一道白色身影正坐在桌边。她面前的桌上,摆着一壶温水,一杯茶,中间还铺开着一张皱皱巴巴的油纸。
借着昏弱的烛光仔细一看,油纸上正孤零零地躺着一块看着便让人胃口大开的辣子鸡。
这是她从夜市上买的那份辣子鸡,当时只吃了小半,还剩了半包,偷偷装回来后便一直煨在炭火上暖着让它不至于凉透。
干香麻辣的鸡肉块,正适合修炼的空档拿来做宵夜。
这一家炒的辣子鸡味道相当不错,肉香与辣味相辅相成,不会只辣不香也不是普普通通炒鸡味道。香中带辣,辣中带呛,总之,对喜欢重口的戚束来说,就只有三个字——狠好吃。
戚束吃得投入,狭长的眸子都不由餍足眯起,偶尔被辣的呛咳,便做贼似的尽力压着声,另一只手急忙去拿茶水消咳。
“叩叩……”当放轻的敲门声响起时,戚束刚好放下最后一块骨头。
扭头看了眼窗外,仍是一片漆黑,并没有天明的迹象。这么晚……有事?
戚束动作熟练且迅速地收拾干净桌面,将证物藏匿。因为窗户一直开着,辣子鸡也不是刚出锅的热腾,屋内除了吹进来的霜雪气息和淡淡的炭火气息,丝毫闻不出一点有人吃过辣子鸡的味道。
“谁。”匆匆收拾过,戚束快步走向门口,压低声音问道。
门外低声回应:“是我,鹿明茶。”
“杳之?”戚束打开门,看见鹤立在门外的身影,微微一愣。
“杳之不曾休息吗?怎么深夜过来。”戚束将人迎进屋内,疑惑道。
“有些失眠。”鹿明茶随意寻了一个理由,目光紧随着落在戚束身上。
褪去大氅的戚束,看起来更显瘦削。
戚束小心合上房门,转身走近鹿明茶,余光不经意瞥见他提在手中的小酒坛,不禁想到:鹿明茶这是睡不着,所以来找她深夜喝酒?可是,鹿明茶看着不太像会喝酒的样子。

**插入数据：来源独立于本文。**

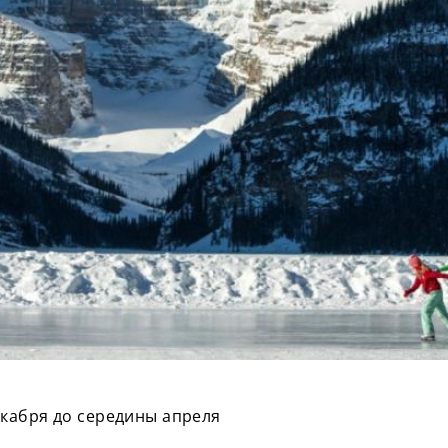
кабря до середины апреля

不明来意,戚束索性开口直接询问:“杳之提了酒水来可是邀我对酌?”
“呃,不是。”鹿明茶被问得一愣,反应过来,解释道,“里面不是酒,是雪梨汤。”
“雪梨汤?”戚束愣住。
“嗯。”鹿明茶捏了捏手中提绳,轻声道,“我一失眠就喜欢做些事打发时间……”好在戚束此时的房间只有角落处的一盏昏暗烛火,让鹿明茶得以借着黑暗遮掩脸上不自然的神色。
“恰好下午注意到客栈运来几筐梨子,方才想起来就突然很想喝雪梨汤,左右无事,便去找小二借了会儿厨房熬了一锅。”
因为不知道戚束病情具体情况和现在的用药,避免药性冲突,他没敢放药材,只加了些许蔗糖。白日里共乘一辆马车时,他注意到戚束吃得比较多的零嘴大多偏甜,便猜测戚束应是喜欢甜的。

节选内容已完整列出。